• _FRAGMENTO DE LECTURA_
########

Chiara Lubich: Un ideal por el cual gastar la vida
«Con los ojos de la fe es posible esperar, a pesar de
tragedias como las que vive la humanidad en estos momentos». Ésta es una de
las conclusiones a las que llega el último libro escrito por Chiara Lubich,
la fundadora del Movimiento de los Focolares.
Ante la actual crisis internacional y la guerra, Lubich
explica: «Hay dos modos de verla: uno humano: miles de muertos, una justicia
necesaria pero estando atentos a que no provoque otra violencia... Luego
está el otro modo. Un chico de Nueva York me ha escrito para decirme: "desde
aquel día aquí los muros de la indiferencia están cayendo, en esta ciudad ha
renacido la solidaridad". San Pablo nos dice que todo contribuye al bien
para quien ama a Dios. Todo, todo... Jefes de Estado que antes no eran
capaces ni siquiera de mirarse, ahora colaboran. Quién sabe si mañana no
miren al mundo como una fraternidad».

########

• _MATERIAL PROPORCIONADO_
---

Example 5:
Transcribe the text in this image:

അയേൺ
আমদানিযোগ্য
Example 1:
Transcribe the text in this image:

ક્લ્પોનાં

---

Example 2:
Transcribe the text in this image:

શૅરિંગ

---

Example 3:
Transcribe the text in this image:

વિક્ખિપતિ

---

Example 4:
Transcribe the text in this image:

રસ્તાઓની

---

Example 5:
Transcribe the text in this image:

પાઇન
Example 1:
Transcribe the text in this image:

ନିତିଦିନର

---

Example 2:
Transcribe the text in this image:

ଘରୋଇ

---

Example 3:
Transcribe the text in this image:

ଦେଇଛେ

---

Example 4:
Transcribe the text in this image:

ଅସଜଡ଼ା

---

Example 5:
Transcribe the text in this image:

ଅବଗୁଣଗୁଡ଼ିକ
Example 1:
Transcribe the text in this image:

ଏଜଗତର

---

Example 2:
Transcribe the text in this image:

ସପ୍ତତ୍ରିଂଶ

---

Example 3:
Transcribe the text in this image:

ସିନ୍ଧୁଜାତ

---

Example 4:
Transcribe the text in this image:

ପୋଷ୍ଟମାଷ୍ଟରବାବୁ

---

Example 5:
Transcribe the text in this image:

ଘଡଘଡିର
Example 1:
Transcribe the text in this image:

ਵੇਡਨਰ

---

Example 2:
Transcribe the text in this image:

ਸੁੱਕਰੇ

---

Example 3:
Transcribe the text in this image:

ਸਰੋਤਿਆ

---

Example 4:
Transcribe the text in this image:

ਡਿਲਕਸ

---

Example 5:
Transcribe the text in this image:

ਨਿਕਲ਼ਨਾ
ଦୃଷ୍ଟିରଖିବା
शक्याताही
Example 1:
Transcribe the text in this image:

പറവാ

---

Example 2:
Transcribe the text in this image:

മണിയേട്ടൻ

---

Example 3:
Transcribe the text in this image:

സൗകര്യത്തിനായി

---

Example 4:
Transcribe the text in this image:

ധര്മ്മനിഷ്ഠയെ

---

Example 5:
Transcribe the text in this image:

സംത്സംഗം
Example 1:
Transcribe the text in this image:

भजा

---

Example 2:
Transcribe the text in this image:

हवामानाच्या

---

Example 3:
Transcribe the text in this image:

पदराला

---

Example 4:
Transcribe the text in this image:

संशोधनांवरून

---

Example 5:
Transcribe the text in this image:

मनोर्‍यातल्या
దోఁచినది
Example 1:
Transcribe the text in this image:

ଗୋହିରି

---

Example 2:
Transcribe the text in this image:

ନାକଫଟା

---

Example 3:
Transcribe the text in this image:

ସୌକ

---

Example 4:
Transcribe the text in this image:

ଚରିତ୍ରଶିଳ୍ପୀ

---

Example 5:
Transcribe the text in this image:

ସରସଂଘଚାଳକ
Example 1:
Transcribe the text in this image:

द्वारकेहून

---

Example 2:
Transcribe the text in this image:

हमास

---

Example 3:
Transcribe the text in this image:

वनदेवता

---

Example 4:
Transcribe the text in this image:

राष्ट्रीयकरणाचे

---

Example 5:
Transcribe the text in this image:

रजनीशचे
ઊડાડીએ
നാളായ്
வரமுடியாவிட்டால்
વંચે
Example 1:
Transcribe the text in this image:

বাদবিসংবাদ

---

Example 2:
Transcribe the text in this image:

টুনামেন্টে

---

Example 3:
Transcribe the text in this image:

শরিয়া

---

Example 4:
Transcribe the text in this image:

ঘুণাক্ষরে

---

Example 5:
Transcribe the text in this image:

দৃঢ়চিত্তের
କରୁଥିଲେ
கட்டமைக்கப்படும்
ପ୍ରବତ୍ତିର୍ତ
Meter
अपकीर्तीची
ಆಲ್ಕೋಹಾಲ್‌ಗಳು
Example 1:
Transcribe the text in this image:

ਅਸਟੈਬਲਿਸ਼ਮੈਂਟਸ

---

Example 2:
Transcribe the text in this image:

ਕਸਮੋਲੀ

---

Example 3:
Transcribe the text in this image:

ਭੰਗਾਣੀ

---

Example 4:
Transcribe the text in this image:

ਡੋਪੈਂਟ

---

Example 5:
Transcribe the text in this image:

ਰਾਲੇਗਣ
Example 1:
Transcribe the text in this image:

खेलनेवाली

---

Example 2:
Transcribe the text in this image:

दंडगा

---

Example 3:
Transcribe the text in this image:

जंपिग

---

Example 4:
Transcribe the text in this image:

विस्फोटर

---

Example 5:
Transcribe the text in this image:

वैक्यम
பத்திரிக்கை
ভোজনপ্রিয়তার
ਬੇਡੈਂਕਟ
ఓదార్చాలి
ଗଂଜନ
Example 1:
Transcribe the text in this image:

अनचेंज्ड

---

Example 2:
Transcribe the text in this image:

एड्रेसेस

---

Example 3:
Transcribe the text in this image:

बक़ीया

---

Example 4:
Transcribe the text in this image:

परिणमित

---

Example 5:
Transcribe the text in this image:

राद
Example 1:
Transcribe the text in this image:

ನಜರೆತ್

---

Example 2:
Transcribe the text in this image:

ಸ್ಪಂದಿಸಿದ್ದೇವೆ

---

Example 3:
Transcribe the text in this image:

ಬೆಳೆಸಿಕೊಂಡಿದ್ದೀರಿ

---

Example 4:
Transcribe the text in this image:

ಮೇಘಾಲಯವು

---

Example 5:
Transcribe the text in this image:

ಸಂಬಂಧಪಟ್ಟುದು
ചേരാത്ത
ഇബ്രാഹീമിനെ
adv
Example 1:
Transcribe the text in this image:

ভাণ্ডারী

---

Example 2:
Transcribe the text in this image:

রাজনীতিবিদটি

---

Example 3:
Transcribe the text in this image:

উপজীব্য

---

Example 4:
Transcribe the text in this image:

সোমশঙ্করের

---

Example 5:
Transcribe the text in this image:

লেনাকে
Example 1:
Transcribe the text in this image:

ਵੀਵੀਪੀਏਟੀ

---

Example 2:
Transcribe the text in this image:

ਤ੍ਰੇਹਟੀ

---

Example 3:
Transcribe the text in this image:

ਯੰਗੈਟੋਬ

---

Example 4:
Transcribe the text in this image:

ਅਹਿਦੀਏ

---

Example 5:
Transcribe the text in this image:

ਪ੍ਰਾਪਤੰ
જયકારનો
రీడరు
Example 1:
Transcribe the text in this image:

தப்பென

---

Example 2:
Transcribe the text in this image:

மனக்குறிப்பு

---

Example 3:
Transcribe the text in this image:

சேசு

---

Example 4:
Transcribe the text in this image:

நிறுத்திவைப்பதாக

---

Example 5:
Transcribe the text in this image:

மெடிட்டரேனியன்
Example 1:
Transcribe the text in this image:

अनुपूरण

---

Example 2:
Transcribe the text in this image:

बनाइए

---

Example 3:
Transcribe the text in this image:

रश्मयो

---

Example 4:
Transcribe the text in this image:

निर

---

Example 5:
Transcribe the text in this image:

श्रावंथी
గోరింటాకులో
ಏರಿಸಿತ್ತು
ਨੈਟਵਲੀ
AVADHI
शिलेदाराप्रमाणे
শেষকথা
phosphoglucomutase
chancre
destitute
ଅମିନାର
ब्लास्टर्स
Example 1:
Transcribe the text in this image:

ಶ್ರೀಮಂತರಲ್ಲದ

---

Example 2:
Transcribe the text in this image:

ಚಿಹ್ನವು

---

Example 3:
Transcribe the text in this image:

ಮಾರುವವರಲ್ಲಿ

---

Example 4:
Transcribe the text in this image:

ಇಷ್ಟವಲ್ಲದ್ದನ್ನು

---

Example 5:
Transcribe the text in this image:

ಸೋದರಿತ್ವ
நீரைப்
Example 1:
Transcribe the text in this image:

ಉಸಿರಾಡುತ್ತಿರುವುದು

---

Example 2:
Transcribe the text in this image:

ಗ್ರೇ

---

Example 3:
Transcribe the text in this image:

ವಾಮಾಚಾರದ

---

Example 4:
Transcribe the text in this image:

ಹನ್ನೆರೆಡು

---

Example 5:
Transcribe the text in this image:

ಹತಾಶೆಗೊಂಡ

########

• _PROBLEMA BREVE_
Transcribe sin cambios el pasaje del fragmento sobre Chiara Lubich que empieza con las palabras «Chiara Lubich: Un» y concluye con «de los Focolares.».

• _RESPUESTA COMPLETA_
Chiara Lubich: Un ideal por el cual gastar la vida
«Con los ojos de la fe es posible esperar, a pesar de
tragedias como las que vive la humanidad en estos momentos». Ésta es una de
las conclusiones a las que llega el último libro escrito por Chiara Lubich,
la fundadora del Movimiento de los Focolares.